▸ **Source document**
*** Block opens ***

NanoBuiltBench

Overview

NanoBuiltBench is a compact English benchmark for built-asset information retrieval. It evaluates whether a model can align architecture, engineering, construction, and operations terminology across entity descriptions and classification-system descriptions. The retrieval target is not generic web relevance: the model must connect IFC-style building, infrastructure, product, equipment, or facility-management entities to relevant Uniclass-style product or class descriptions.

The group has two tasks: a broader retrieval split and a reranking-oriented variant. Both are terminology-heavy and multi-positive. A single asset can map to several acceptable classifications, and a correct match may depend on function, hierarchy, material, or system context rather than exact wording. BM25 measures how far controlled-vocabulary overlap goes, dense retrieval tests semantic alignment across taxonomy language, and reranking_hybrid shows whether exact terms and embedding similarity recover complementary candidates.

What This Group Measures

Benchmarking pre-trained text embedding models in aligning built asset information studies text embedding models for aligning built-asset information across classification systems. NanoBuiltBench adapts that setting into compact retrieval tasks where queries are IFC-style names and definitions and documents are Uniclass-style product or class descriptions.

*** Block closes ***

▸ **Required action**
Continue the NanoBuiltBench overview from the point where it stops, keeping its technical voice.

▸ **Records supplied**
*** Block opens ***

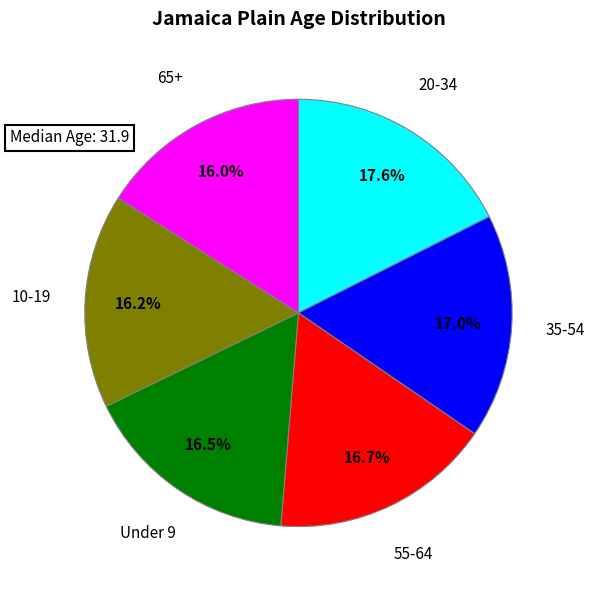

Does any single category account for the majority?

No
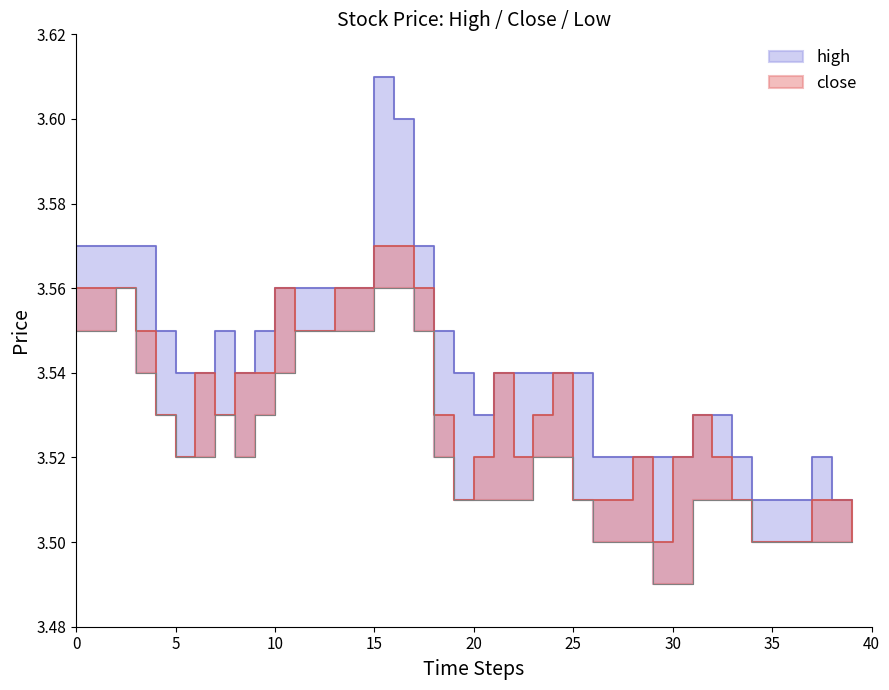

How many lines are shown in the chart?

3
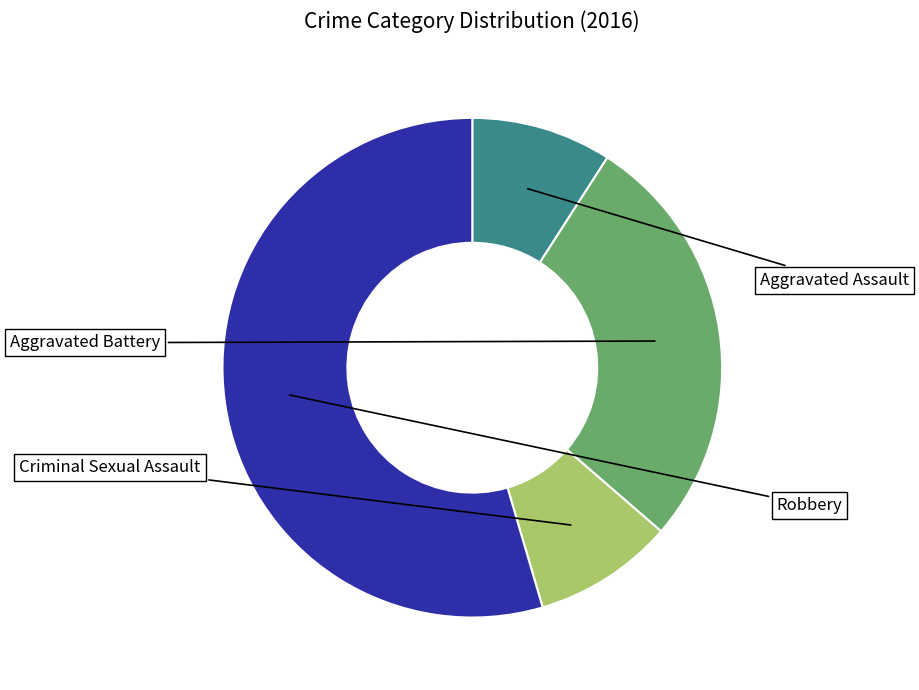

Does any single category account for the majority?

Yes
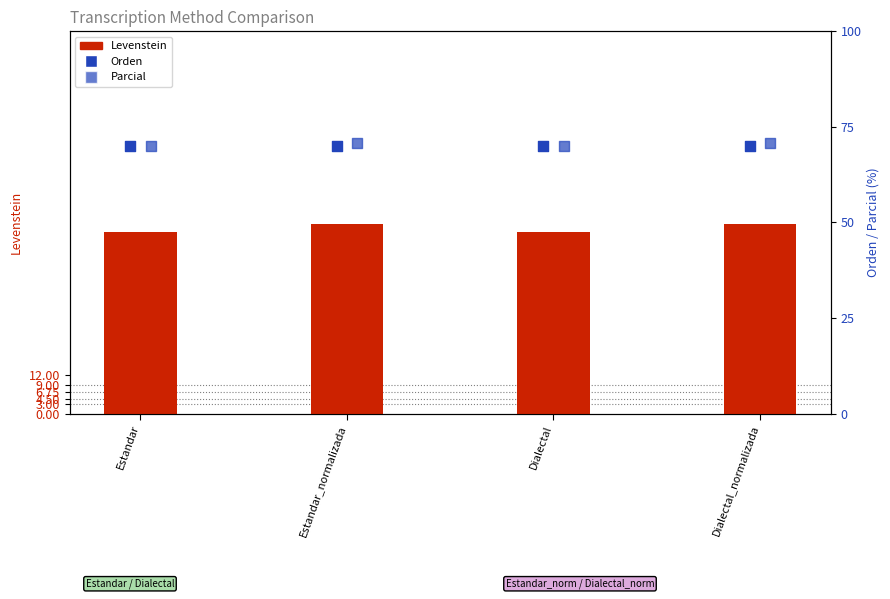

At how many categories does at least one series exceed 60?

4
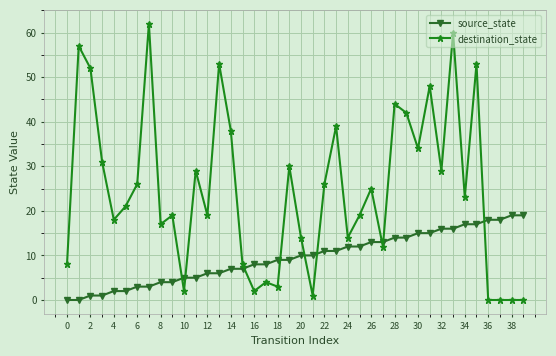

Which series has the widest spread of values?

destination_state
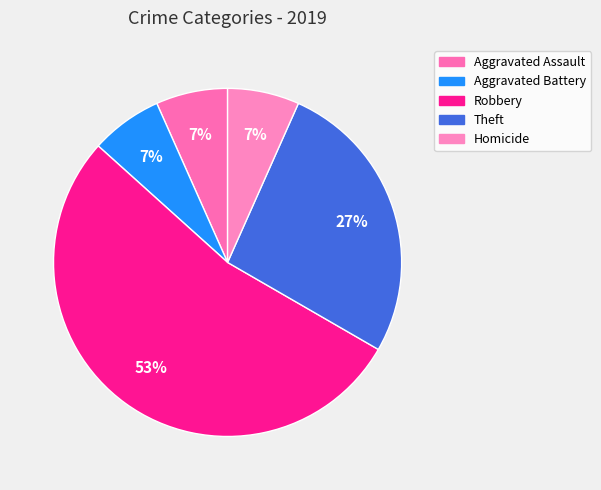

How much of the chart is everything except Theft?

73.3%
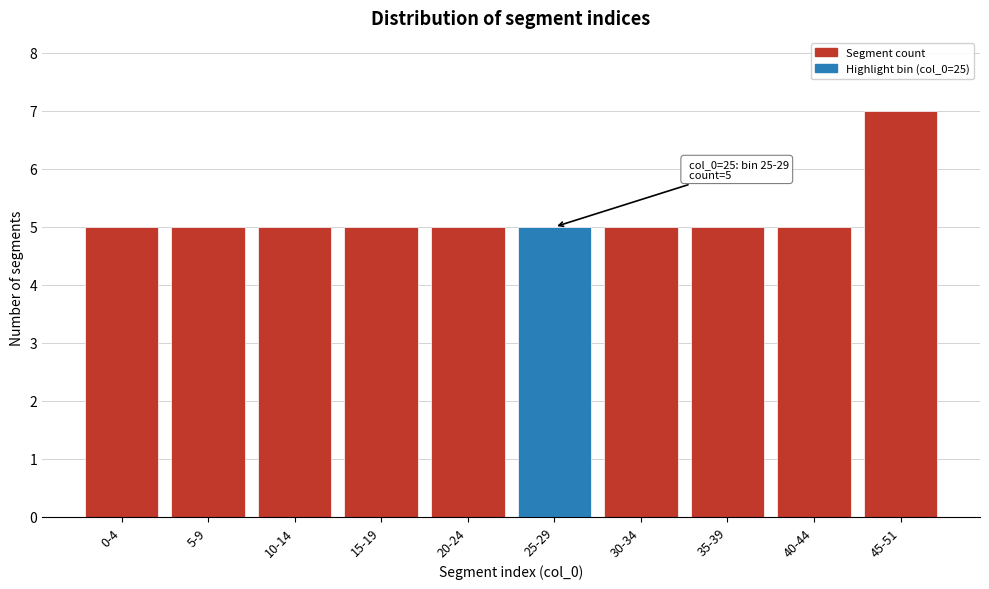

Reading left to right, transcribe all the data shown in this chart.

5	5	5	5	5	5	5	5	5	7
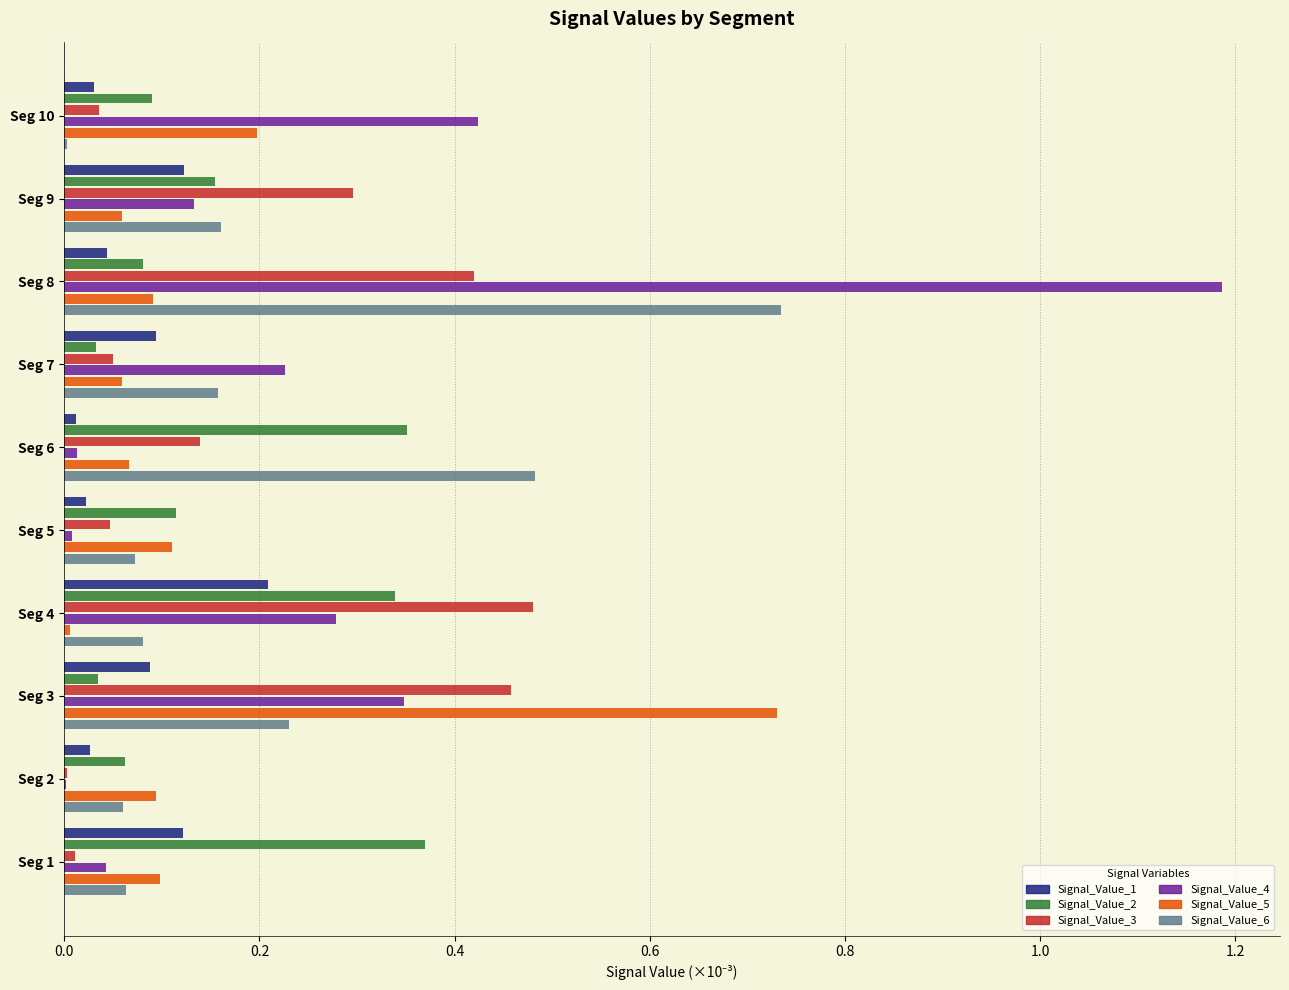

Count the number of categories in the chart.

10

*** Block closes ***

▸ **The answer**
The shared relevance relation is classification compatibility. A model must rank descriptions that represent the same or compatible built-asset concept. This is harder than matching words such as door, duct, valve, or sensor, because nearby classes can share vocabulary while differing in asset type, use, installation context, or level of generality.

Task Families

Built-asset classification retrieval: NanoBuiltBench retrieves Uniclass-style product descriptions for IFC-style asset descriptions.
Built-asset reranking: NanoBuiltBenchReranking uses the same domain but emphasizes ranking candidate class descriptions for entity definitions.
Multi-positive taxonomy alignment: both tasks contain several positives per query, so ranking quality matters beyond first-hit success.

Dataset Shape

NanoBuiltBench contains 2 task pages, 282 queries, 5,659 split-local documents, and 2,054 positive qrel rows. The main retrieval task has 200 queries and 1,480 positives; the reranking variant has 82 queries and 574 positives. Both average about seven positives per query.

The texts are compact but technical. Query averages range from about 102 to 138 characters, while documents average about 309 to 342 characters. This is enough text to include definition-like cues, but not enough to hide behind long-context reasoning. The benchmark mainly tests domain vocabulary, taxonomy alignment, and ranking among close class descriptions.

Retrieval Behavior

BM25 Profile

BM25 benefits from exact built-environment terms. Asset names, product labels, and classification words often overlap between the IFC-style query and Uniclass-style documents. The broader NanoBuiltBench task is stronger under BM25 than the reranking variant, suggesting that direct vocabulary overlap helps but does not fully order the relevant class set.

Sparse retrieval is limited when the query and document use different taxonomy levels or synonyms. A term like pipe, fitting, terminal, or control can appear in many nearby classes, and BM25 may rank related but incompatible descriptions above the intended classification.

Dense Profile

Dense retrieval is the strongest profile for both tasks in the current metadata. It improves over BM25 because it can connect definitions by function and built-asset semantics, not only by repeated tokens. This is important when classification descriptions use different wording from IFC entity names.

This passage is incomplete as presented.